SomaLogic
This post previously appeared on the substack.
Somalogic are developing a aptamer based protein detection platform with a microarray-like readout. Aptamers have been around since the 1990s, the basic methods being far older still. The basic idea is that you evolve a DNA or RNA sequence that will specifically bind to a protein of interest. Aptamer’s have a troubled history and I’m not really aware of many successful commercial applications based on aptamer approaches.
Somalogic claim to have solved the aptamer problem by adding 4 additional modified nucleotides to the existing natural set. The basic method was published in 2010. This gives them 8 basic monomers to work with (still a lot less than 20+ amino acids, but in the ballpark of the ~10 that have been proposed as a minimally viable set).
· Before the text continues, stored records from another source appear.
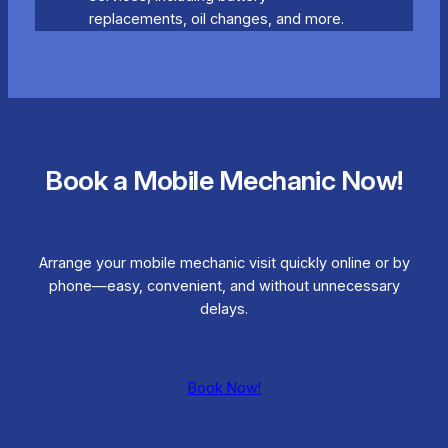
replacements, oil changes, and more.
Book a Mobile Mechanic Now!
Arrange your mobile mechanic visit quickly online or by
phone—easy, convenient, and without unnecessary
delays.
Book Now!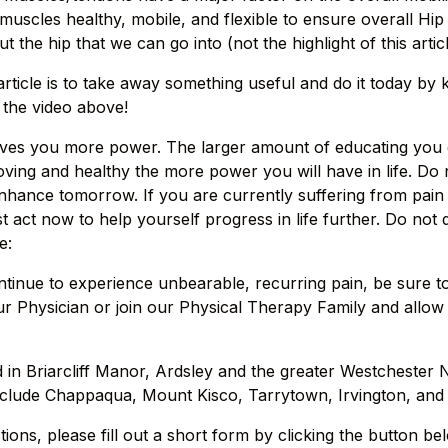
muscles healthy, mobile, and flexible to ensure overall Hip
t the hip that we can go into (not the highlight of this artic
rticle is to take away something useful and do it today by 
the video above!
ives you more power. The larger amount of educating you g
ing and healthy the more power you will have in life. Do no
enhance tomorrow. If you are currently suffering from pain 
t act now to help yourself progress in life further. Do not
e:
ntinue to experience unbearable, recurring pain, be sure t
r Physician or join our Physical Therapy Family and allow
d in Briarcliff Manor, Ardsley and the greater Westchester 
clude Chappaqua, Mount Kisco, Tarrytown, Irvington, and P
ions, please fill out a short form by clicking the button be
The heart of this paper shows that they can find aptamers for various proteins using modified nucleotides where they previously couldn’t:
Kd values here range from 10⁻⁸ to ~10⁻¹⁰ (smaller is better). This in the range of high affinity antibodies (but not very high). These values also compare well to those for regular aptamers, for example these in with 10⁻⁸ to 10⁻⁹ range.
However even antibodies have a relatively high false positive rate (for example, 0.4% for COVID19 tests). A false positive rate of 1 in 250 may not seem like much. But when you’re looking at ~10000 proteins, you’ll get 40 false positives. Of course, this doesn’t exactly map to the Somalogic approach where you’re looking to quantify expression levels rather than obtaining a yes/no answer.
So, particularly coming from a background in genomics, the Somalogic readout is likely to be noisy. This is likely the case for any large-scale aptamer/antibody platform. Olink, by linking two affinity reagents may be able to reduce this. Nautilus, by using multiple affinity reagents sequentially, may also have a route to a less noisy readout.
But what Somalogic may have, is more resolution on their readout. Unlike Olink and Nautilus, the Somalogic platform doesn’t appear to be using a single molecule approach.
Essentially they fish out the aptamers that bound, and then pull these down onto a microarray like platform (hybridizing the aptamers to probes on the surface). Microarray’s (and hybridization) always seems like a process fraught with issues, with environmental issues (like temperature and ozone) effecting results. All issues, you rarely see with sequencing.
So, there’s potential for binding issues between aptamer-protein and with the aptamer-array. The upside is that the array gives you a large dynamic range (I believe they suggest 12 orders of magnitude). So rather than having to readout billions of molecules (as Nautilus or Olink might) you can get this information from the Somalogic platform by imaging each protein (aptamer type) once. I.e. an array with on the order of 10,000 spots. A fairly small (and likely cheap) array by DNA microarray standards.
Final Thoughts
Somalogics secret sauce seems to be in their modified nucleotide aptamers. I would guess at best these are one order of magnitude better than regular aptamers. So you can make the argument (like Nautilus) that you could just use a couple of lower affinity aptamers rather than one slightly higher affinity one.
Aptamers do give Somalogic a natural way to generate a high dynamic range readout (using microarrays). That’s neat, but brings its own issues. And overall, I suspect compensating for artifacts may be harder than in single molecule platforms (like Nautilus and Olink).
All these platforms are likely to have issues with binding affinity, background signal, and other environmental factors.
These are issues that a true protein sequencing platform could potentially overcome.